* What to work on *
From the records below, determine the number of lines containing "screening". Output that number alone.

* Supplied material *
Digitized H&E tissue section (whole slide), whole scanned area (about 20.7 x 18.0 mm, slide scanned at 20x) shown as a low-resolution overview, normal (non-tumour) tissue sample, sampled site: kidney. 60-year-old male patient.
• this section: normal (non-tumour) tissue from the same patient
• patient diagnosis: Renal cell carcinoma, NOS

* * *

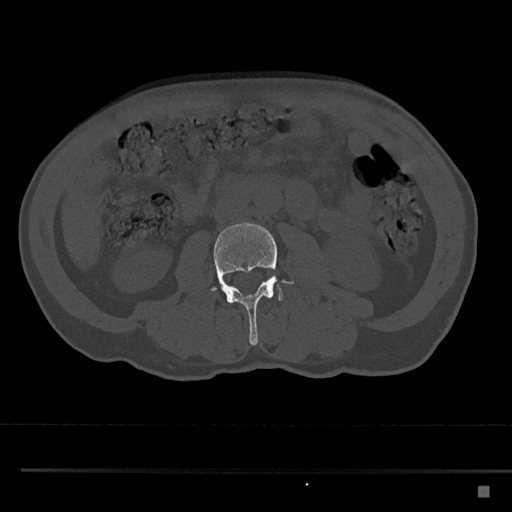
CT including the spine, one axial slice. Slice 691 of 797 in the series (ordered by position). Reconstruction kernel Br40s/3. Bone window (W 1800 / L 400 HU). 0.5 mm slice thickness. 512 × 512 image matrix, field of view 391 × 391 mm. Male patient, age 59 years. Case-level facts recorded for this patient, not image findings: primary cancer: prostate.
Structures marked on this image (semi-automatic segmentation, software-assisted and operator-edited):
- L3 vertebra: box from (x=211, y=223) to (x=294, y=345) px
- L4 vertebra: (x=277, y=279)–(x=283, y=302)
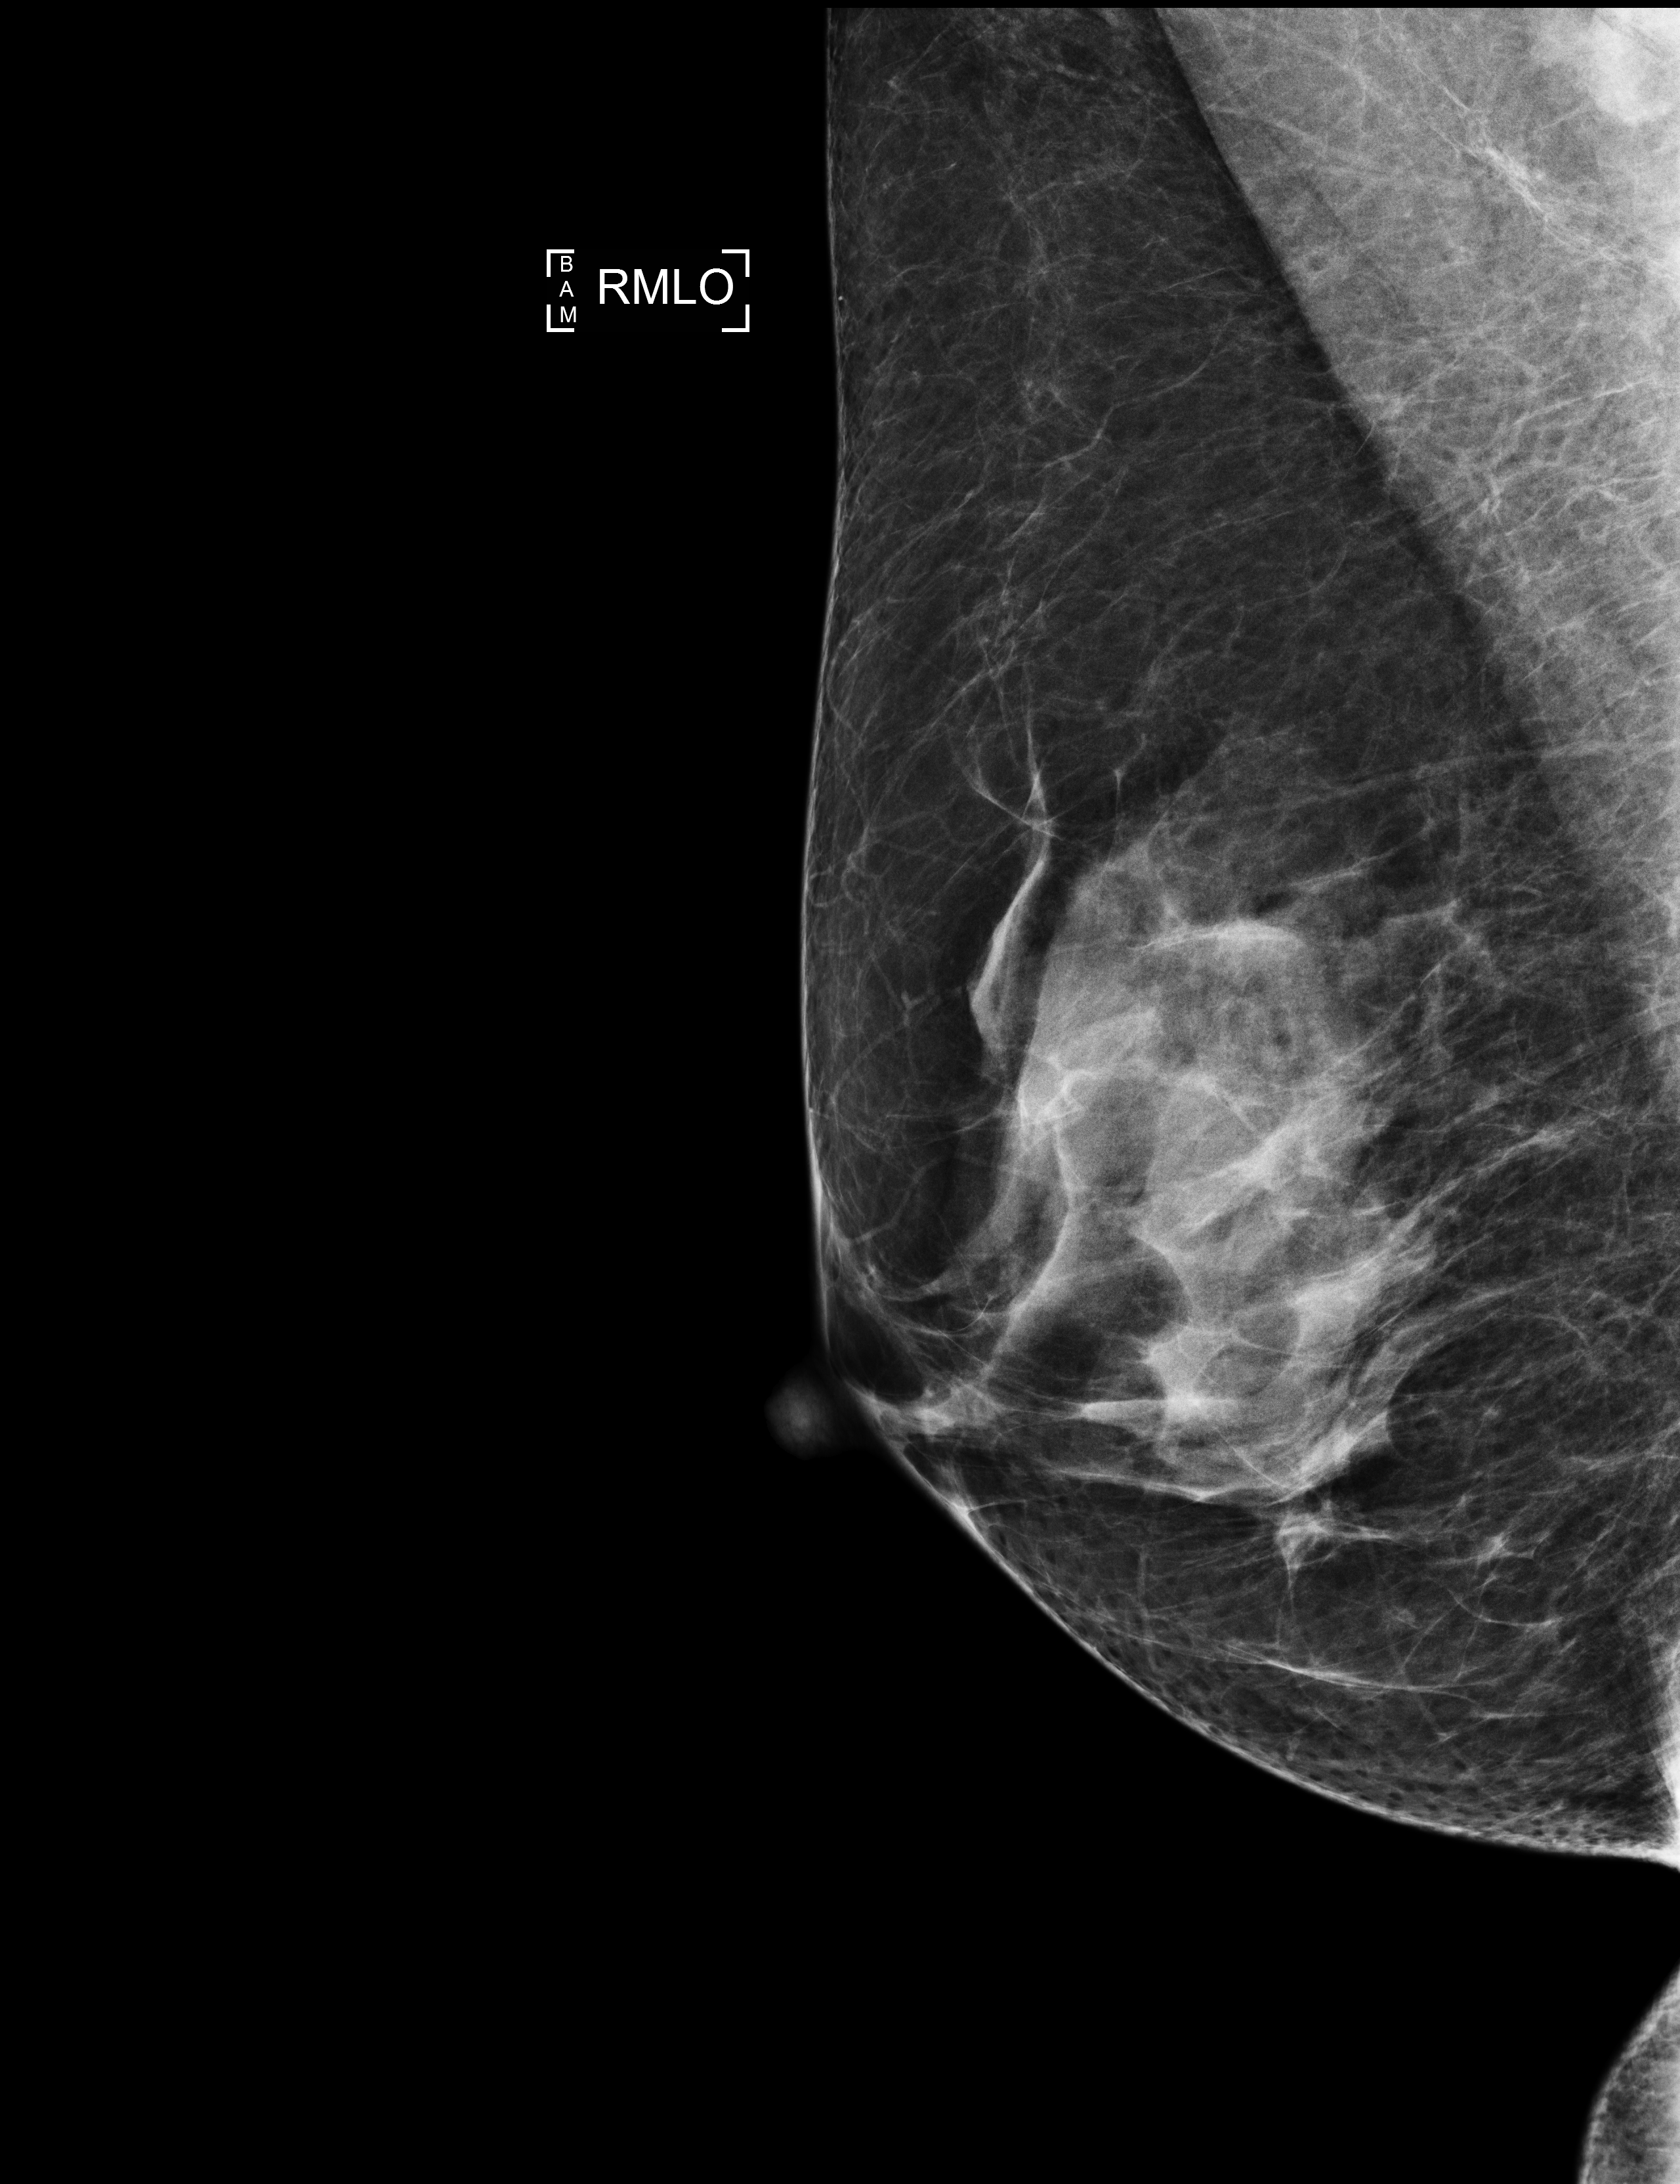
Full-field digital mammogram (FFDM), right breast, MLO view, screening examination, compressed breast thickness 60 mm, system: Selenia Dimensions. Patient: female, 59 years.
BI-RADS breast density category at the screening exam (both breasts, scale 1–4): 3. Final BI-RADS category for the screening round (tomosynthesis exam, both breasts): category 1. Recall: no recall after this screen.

* Response *
2